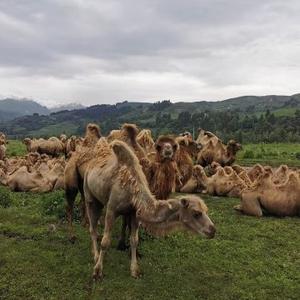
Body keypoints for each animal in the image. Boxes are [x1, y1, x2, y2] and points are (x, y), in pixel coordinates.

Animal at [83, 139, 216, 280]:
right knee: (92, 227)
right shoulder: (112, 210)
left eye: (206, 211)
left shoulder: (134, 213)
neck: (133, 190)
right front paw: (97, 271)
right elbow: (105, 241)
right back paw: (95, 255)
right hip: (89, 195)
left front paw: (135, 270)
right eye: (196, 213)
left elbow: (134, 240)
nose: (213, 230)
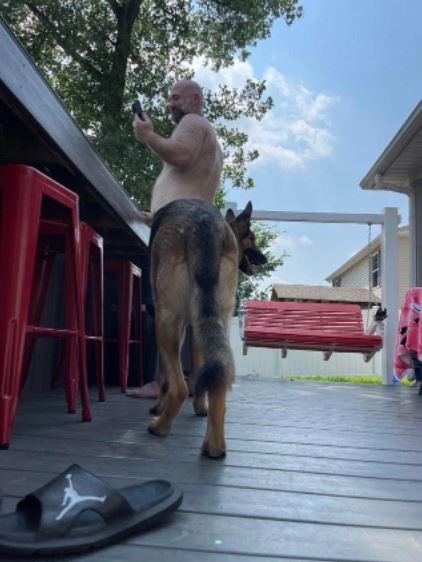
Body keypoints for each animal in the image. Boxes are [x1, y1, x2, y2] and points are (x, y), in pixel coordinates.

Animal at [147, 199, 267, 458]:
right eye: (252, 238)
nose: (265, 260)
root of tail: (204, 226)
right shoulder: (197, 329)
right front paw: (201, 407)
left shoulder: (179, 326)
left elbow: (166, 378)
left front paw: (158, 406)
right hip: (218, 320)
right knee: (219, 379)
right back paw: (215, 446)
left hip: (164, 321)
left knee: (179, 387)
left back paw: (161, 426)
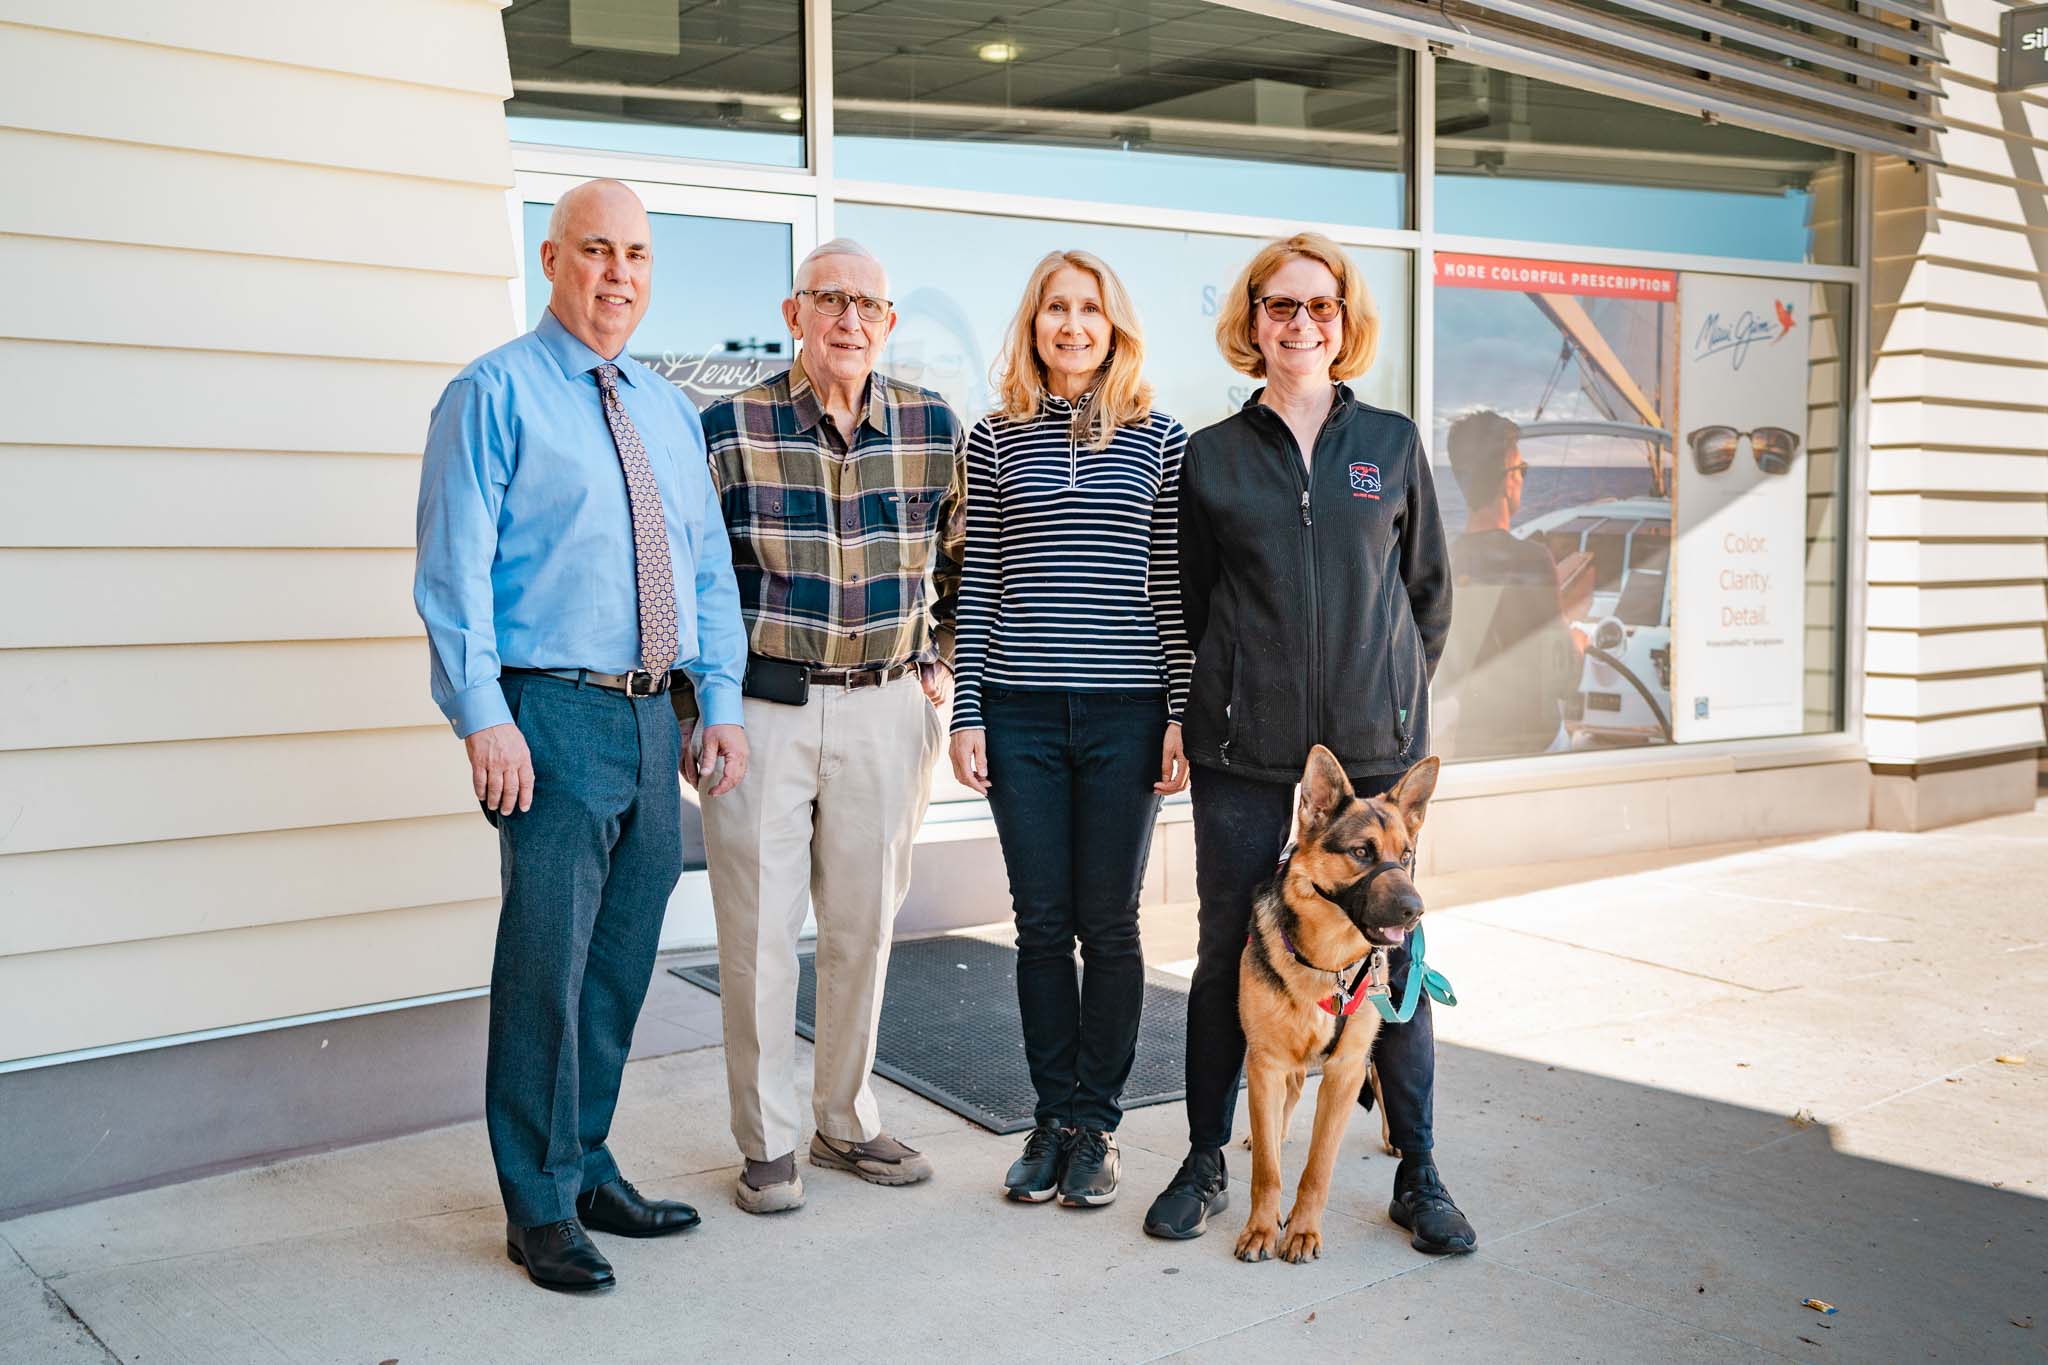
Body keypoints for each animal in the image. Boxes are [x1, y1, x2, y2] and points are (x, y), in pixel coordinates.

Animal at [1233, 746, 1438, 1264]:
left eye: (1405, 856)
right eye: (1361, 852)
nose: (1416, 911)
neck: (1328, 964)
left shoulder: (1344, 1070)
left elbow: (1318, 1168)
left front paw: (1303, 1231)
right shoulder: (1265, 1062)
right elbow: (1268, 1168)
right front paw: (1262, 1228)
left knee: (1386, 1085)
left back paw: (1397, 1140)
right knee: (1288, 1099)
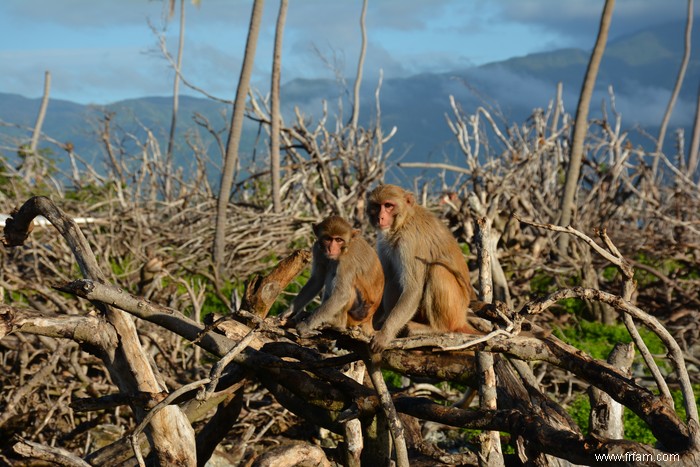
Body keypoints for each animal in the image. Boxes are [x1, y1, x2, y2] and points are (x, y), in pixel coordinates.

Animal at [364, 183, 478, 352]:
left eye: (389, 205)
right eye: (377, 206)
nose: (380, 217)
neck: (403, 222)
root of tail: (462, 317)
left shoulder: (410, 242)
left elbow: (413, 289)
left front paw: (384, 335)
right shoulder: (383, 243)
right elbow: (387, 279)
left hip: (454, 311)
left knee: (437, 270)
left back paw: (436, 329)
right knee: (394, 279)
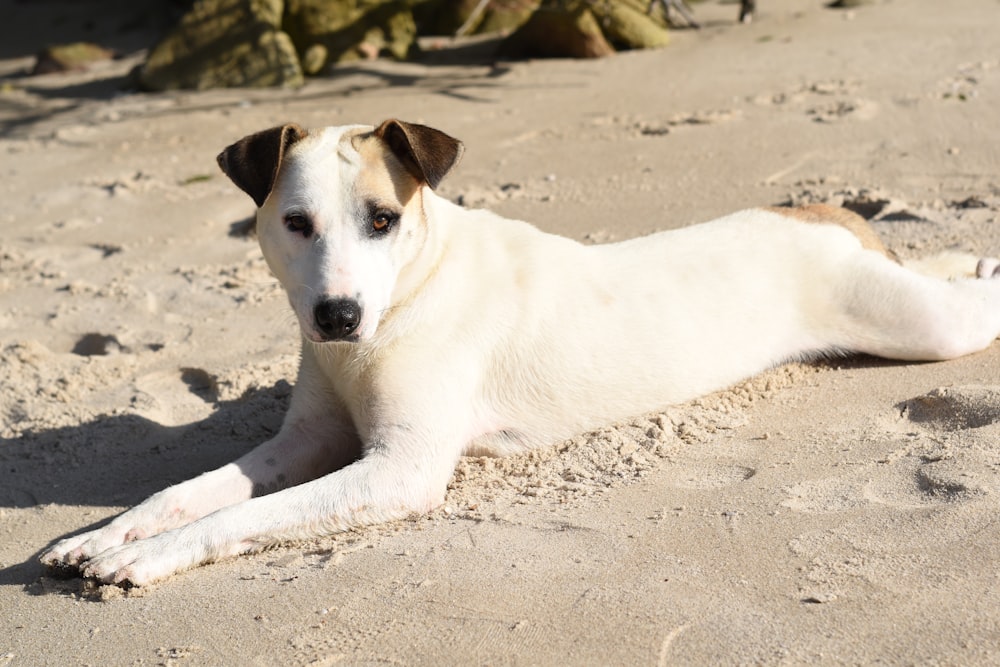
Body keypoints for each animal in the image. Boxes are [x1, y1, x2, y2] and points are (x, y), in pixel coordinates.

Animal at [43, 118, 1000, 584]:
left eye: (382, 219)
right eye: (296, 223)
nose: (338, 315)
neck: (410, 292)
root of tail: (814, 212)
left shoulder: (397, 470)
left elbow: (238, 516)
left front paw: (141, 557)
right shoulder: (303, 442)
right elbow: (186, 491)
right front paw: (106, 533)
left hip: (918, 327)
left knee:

*WORK INSTRUCTIONS*.
Exclude the images and output the lines above exactly.

*COMPLETED TASK*.
Body keypoints for each animal in the image. Boxes are [x1, y1, x2, y2] and points are (x, y), in pixel coordinates.

Animal at [83, 139, 216, 280]:
right knee: (92, 227)
right shoulder: (112, 210)
left eye: (206, 211)
left shoulder: (134, 213)
neck: (133, 190)
right front paw: (97, 271)
right elbow: (105, 241)
right back paw: (95, 255)
right hip: (89, 195)
left front paw: (135, 270)
right eye: (196, 213)
left elbow: (134, 240)
nose: (213, 230)
Body keypoints for each animal in the image. Boxes are [x1, y1, x2, y2] and points are (x, y), in pixel coordinates.

Animal at [147, 199, 267, 458]:
right eye: (252, 238)
nose: (265, 260)
root of tail: (204, 226)
right shoulder: (197, 329)
right front paw: (201, 407)
left shoulder: (179, 326)
left elbow: (166, 378)
left front paw: (158, 406)
right hip: (218, 320)
right knee: (219, 379)
right back paw: (215, 446)
left hip: (164, 321)
left knee: (179, 387)
left back paw: (161, 426)
Body keypoints for each animal in the image. Boxes are [x1, y1, x2, y2] and points are (x, y), in pixel coordinates.

Animal at [1233, 746, 1438, 1264]:
left eye: (1405, 856)
right eye: (1361, 852)
nose: (1416, 911)
neck: (1328, 964)
left shoulder: (1344, 1070)
left elbow: (1318, 1168)
left front paw: (1303, 1231)
right shoulder: (1265, 1062)
right elbow: (1268, 1168)
right front paw: (1262, 1228)
left knee: (1386, 1085)
left back paw: (1397, 1140)
right knee: (1288, 1099)
Body keypoints for each animal in the image. Boxes are [x1, y1, x2, y2] and points are (x, y), in pixel coordinates.

Animal at [364, 183, 478, 352]:
left eye: (389, 205)
right eye: (377, 206)
nose: (380, 217)
neck: (403, 222)
root of tail: (462, 317)
left shoulder: (410, 242)
left elbow: (413, 289)
left front paw: (384, 335)
right shoulder: (383, 243)
right elbow: (387, 279)
left hip: (454, 311)
left knee: (437, 270)
left back paw: (436, 329)
right knee: (394, 279)
Body keypoints for each animal in the image. Boxes are [x1, y1, x2, y2] and points are (x, y), in pixel coordinates.

Animal at [43, 118, 1000, 584]:
left eye: (382, 219)
right eye: (296, 223)
nose: (338, 315)
neck: (410, 292)
root of tail: (814, 212)
left shoulder: (397, 470)
left elbow: (238, 516)
left front paw: (141, 557)
right shoulder: (303, 442)
right elbow: (186, 491)
right front paw: (106, 533)
left hip: (918, 327)
left knee:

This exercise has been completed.